| Problem to solve |
Every line of the data, first to last, must be written out unchanged.

↓↓↓

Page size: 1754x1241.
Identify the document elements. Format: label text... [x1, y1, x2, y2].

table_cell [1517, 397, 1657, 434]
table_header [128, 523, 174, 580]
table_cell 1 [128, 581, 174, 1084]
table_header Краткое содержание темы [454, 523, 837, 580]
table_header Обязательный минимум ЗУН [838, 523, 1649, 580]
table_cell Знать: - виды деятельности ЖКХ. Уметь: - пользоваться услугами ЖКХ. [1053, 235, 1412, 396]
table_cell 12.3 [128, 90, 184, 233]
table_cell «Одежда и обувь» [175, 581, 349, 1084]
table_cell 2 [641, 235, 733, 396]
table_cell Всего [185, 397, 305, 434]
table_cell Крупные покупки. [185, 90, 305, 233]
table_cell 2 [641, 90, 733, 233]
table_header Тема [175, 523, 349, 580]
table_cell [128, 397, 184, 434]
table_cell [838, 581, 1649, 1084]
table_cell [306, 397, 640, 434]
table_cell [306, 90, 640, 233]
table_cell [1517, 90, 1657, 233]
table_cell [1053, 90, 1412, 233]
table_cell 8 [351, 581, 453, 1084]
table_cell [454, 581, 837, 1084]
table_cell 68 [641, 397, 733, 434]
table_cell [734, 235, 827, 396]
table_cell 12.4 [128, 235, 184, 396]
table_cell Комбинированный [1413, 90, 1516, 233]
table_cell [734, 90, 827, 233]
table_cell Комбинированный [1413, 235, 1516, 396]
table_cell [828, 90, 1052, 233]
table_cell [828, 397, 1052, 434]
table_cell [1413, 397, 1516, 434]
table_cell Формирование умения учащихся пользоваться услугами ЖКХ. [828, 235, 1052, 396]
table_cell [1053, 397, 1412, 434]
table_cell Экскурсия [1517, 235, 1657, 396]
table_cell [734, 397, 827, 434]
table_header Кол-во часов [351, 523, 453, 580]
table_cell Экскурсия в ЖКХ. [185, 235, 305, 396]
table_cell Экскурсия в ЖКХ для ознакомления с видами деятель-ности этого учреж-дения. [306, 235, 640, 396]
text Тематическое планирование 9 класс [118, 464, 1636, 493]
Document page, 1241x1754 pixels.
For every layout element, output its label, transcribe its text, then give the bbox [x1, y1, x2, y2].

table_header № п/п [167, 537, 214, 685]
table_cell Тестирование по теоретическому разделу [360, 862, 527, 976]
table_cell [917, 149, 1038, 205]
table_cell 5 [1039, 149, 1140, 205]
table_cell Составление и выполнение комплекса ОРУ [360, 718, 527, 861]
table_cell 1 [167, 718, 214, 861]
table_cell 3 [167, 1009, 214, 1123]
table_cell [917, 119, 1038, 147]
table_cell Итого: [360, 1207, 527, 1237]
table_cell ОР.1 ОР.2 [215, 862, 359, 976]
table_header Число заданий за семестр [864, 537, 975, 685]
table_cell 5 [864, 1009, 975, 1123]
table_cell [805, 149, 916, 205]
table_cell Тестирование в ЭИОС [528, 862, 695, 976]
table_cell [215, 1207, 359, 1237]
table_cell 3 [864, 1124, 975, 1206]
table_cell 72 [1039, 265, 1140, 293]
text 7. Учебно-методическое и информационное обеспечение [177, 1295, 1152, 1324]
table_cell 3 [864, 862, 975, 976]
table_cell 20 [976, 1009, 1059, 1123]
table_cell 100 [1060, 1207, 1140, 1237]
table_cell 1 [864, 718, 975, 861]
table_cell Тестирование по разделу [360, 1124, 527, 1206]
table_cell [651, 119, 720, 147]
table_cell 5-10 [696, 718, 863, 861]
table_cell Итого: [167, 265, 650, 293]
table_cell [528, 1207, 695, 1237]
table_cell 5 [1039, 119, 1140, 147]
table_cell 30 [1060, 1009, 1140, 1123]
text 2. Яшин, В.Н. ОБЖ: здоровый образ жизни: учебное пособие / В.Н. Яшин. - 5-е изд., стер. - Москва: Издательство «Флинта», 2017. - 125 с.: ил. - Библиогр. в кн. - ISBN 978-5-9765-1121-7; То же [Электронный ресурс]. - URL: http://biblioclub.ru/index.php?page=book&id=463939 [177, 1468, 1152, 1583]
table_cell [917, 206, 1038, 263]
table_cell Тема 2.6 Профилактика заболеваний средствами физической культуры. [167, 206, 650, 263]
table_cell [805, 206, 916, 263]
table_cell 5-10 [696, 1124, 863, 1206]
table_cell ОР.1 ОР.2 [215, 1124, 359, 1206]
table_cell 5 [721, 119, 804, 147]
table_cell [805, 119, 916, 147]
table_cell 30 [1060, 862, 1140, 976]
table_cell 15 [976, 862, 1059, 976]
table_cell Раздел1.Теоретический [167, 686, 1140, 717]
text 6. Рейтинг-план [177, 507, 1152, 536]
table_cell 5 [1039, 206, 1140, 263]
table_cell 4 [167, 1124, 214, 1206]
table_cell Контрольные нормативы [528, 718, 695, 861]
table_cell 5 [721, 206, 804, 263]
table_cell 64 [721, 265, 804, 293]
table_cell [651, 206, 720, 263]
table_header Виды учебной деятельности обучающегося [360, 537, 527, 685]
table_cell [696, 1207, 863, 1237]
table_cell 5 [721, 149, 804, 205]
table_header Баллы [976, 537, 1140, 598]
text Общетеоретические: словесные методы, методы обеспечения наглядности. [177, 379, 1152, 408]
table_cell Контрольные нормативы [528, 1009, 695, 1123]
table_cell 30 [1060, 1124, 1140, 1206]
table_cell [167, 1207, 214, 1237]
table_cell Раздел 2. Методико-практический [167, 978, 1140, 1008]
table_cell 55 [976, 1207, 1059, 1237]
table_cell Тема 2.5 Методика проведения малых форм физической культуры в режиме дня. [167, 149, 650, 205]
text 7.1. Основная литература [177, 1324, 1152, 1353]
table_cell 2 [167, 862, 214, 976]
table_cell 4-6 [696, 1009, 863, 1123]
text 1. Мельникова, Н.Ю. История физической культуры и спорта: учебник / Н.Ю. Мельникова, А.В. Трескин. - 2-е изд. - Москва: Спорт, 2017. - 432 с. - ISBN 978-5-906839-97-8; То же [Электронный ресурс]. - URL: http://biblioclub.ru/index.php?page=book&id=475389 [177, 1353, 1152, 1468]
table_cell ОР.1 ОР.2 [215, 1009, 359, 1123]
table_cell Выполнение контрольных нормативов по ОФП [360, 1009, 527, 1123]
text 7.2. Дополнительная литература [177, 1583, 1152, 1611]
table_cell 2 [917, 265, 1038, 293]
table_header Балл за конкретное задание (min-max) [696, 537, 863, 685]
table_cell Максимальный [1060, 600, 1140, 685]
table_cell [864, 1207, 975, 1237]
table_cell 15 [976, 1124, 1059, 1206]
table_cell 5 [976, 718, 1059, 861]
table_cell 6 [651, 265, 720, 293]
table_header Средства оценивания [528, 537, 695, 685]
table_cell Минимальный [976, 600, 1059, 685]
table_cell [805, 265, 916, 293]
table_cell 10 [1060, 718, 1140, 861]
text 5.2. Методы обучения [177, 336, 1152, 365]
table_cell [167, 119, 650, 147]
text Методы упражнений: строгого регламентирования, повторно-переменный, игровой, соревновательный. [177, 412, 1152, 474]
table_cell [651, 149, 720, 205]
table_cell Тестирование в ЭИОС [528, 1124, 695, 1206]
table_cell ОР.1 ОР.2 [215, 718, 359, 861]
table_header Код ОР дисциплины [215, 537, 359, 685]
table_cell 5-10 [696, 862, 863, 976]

↑↑↑

| Result of this task |
Page size: 1754x1241.
Identify the document elements. Format: label text... [x1, y1, x2, y2].

table_cell [1517, 397, 1657, 434]
table_header [128, 523, 174, 580]
table_cell 1 [128, 581, 174, 1084]
table_header Краткое содержание темы [454, 523, 837, 580]
table_header Обязательный минимум ЗУН [838, 523, 1649, 580]
table_cell Знать: - виды деятельности ЖКХ. Уметь: - пользоваться услугами ЖКХ. [1053, 235, 1412, 396]
table_cell 12.3 [128, 90, 184, 233]
table_cell «Одежда и обувь» [175, 581, 349, 1084]
table_cell 2 [641, 235, 733, 396]
table_cell Всего [185, 397, 305, 434]
table_cell Крупные покупки. [185, 90, 305, 233]
table_cell 2 [641, 90, 733, 233]
table_header Тема [175, 523, 349, 580]
table_cell [128, 397, 184, 434]
table_cell [838, 581, 1649, 1084]
table_cell [306, 397, 640, 434]
table_cell [306, 90, 640, 233]
table_cell [1517, 90, 1657, 233]
table_cell [1053, 90, 1412, 233]
table_cell 8 [351, 581, 453, 1084]
table_cell [454, 581, 837, 1084]
table_cell 68 [641, 397, 733, 434]
table_cell [734, 235, 827, 396]
table_cell 12.4 [128, 235, 184, 396]
table_cell Комбинированный [1413, 90, 1516, 233]
table_cell [734, 90, 827, 233]
table_cell Комбинированный [1413, 235, 1516, 396]
table_cell [828, 90, 1052, 233]
table_cell [828, 397, 1052, 434]
table_cell [1413, 397, 1516, 434]
table_cell Формирование умения учащихся пользоваться услугами ЖКХ. [828, 235, 1052, 396]
table_cell [1053, 397, 1412, 434]
table_cell Экскурсия [1517, 235, 1657, 396]
table_cell [734, 397, 827, 434]
table_header Кол-во часов [351, 523, 453, 580]
table_cell Экскурсия в ЖКХ. [185, 235, 305, 396]
table_cell Экскурсия в ЖКХ для ознакомления с видами деятель-ности этого учреж-дения. [306, 235, 640, 396]
text Тематическое планирование 9 класс [118, 464, 1636, 493]
Document page, 1241x1754 pixels.
For every layout element, output its label, transcribe its text, then give the bbox [x1, y1, x2, y2].

table_header № п/п [167, 537, 214, 685]
table_cell Тестирование по теоретическому разделу [360, 862, 527, 976]
table_cell [917, 149, 1038, 205]
table_cell 5 [1039, 149, 1140, 205]
table_cell Составление и выполнение комплекса ОРУ [360, 718, 527, 861]
table_cell 1 [167, 718, 214, 861]
table_cell 3 [167, 1009, 214, 1123]
table_cell [917, 119, 1038, 147]
table_cell Итого: [360, 1207, 527, 1237]
table_cell ОР.1 ОР.2 [215, 862, 359, 976]
table_header Число заданий за семестр [864, 537, 975, 685]
table_cell 5 [864, 1009, 975, 1123]
table_cell [805, 149, 916, 205]
table_cell Тестирование в ЭИОС [528, 862, 695, 976]
table_cell [215, 1207, 359, 1237]
table_cell 3 [864, 1124, 975, 1206]
table_cell 72 [1039, 265, 1140, 293]
text 7. Учебно-методическое и информационное обеспечение [177, 1295, 1152, 1324]
table_cell 3 [864, 862, 975, 976]
table_cell 20 [976, 1009, 1059, 1123]
table_cell 100 [1060, 1207, 1140, 1237]
table_cell 1 [864, 718, 975, 861]
table_cell Тестирование по разделу [360, 1124, 527, 1206]
table_cell [651, 119, 720, 147]
table_cell 5-10 [696, 718, 863, 861]
table_cell Итого: [167, 265, 650, 293]
table_cell [528, 1207, 695, 1237]
table_cell 5 [1039, 119, 1140, 147]
table_cell 30 [1060, 1009, 1140, 1123]
text 2. Яшин, В.Н. ОБЖ: здоровый образ жизни: учебное пособие / В.Н. Яшин. - 5-е изд., стер. - Москва: Издательство «Флинта», 2017. - 125 с.: ил. - Библиогр. в кн. - ISBN 978-5-9765-1121-7; То же [Электронный ресурс]. - URL: http://biblioclub.ru/index.php?page=book&id=463939 [177, 1468, 1152, 1583]
table_cell [917, 206, 1038, 263]
table_cell Тема 2.6 Профилактика заболеваний средствами физической культуры. [167, 206, 650, 263]
table_cell [805, 206, 916, 263]
table_cell 5-10 [696, 1124, 863, 1206]
table_cell ОР.1 ОР.2 [215, 1124, 359, 1206]
table_cell 5 [721, 119, 804, 147]
table_cell [805, 119, 916, 147]
table_cell 30 [1060, 862, 1140, 976]
table_cell 15 [976, 862, 1059, 976]
table_cell Раздел1.Теоретический [167, 686, 1140, 717]
text 6. Рейтинг-план [177, 507, 1152, 536]
table_cell 5 [1039, 206, 1140, 263]
table_cell 4 [167, 1124, 214, 1206]
table_cell Контрольные нормативы [528, 718, 695, 861]
table_cell 5 [721, 206, 804, 263]
table_cell 64 [721, 265, 804, 293]
table_cell [651, 206, 720, 263]
table_header Виды учебной деятельности обучающегося [360, 537, 527, 685]
table_cell [696, 1207, 863, 1237]
table_cell 5 [721, 149, 804, 205]
table_header Баллы [976, 537, 1140, 598]
text Общетеоретические: словесные методы, методы обеспечения наглядности. [177, 379, 1152, 408]
table_cell Контрольные нормативы [528, 1009, 695, 1123]
table_cell 30 [1060, 1124, 1140, 1206]
table_cell [167, 1207, 214, 1237]
table_cell Раздел 2. Методико-практический [167, 978, 1140, 1008]
table_cell 55 [976, 1207, 1059, 1237]
table_cell Тема 2.5 Методика проведения малых форм физической культуры в режиме дня. [167, 149, 650, 205]
text 7.1. Основная литература [177, 1324, 1152, 1353]
table_cell 2 [167, 862, 214, 976]
table_cell 4-6 [696, 1009, 863, 1123]
text 1. Мельникова, Н.Ю. История физической культуры и спорта: учебник / Н.Ю. Мельникова, А.В. Трескин. - 2-е изд. - Москва: Спорт, 2017. - 432 с. - ISBN 978-5-906839-97-8; То же [Электронный ресурс]. - URL: http://biblioclub.ru/index.php?page=book&id=475389 [177, 1353, 1152, 1468]
table_cell ОР.1 ОР.2 [215, 1009, 359, 1123]
table_cell Выполнение контрольных нормативов по ОФП [360, 1009, 527, 1123]
text 7.2. Дополнительная литература [177, 1583, 1152, 1611]
table_cell 2 [917, 265, 1038, 293]
table_header Балл за конкретное задание (min-max) [696, 537, 863, 685]
table_cell Максимальный [1060, 600, 1140, 685]
table_cell [864, 1207, 975, 1237]
table_cell 15 [976, 1124, 1059, 1206]
table_cell 5 [976, 718, 1059, 861]
table_cell 6 [651, 265, 720, 293]
table_header Средства оценивания [528, 537, 695, 685]
table_cell Минимальный [976, 600, 1059, 685]
table_cell [805, 265, 916, 293]
table_cell 10 [1060, 718, 1140, 861]
text 5.2. Методы обучения [177, 336, 1152, 365]
table_cell [167, 119, 650, 147]
text Методы упражнений: строгого регламентирования, повторно-переменный, игровой, соревновательный. [177, 412, 1152, 474]
table_cell [651, 149, 720, 205]
table_cell Тестирование в ЭИОС [528, 1124, 695, 1206]
table_cell ОР.1 ОР.2 [215, 718, 359, 861]
table_header Код ОР дисциплины [215, 537, 359, 685]
table_cell 5-10 [696, 862, 863, 976]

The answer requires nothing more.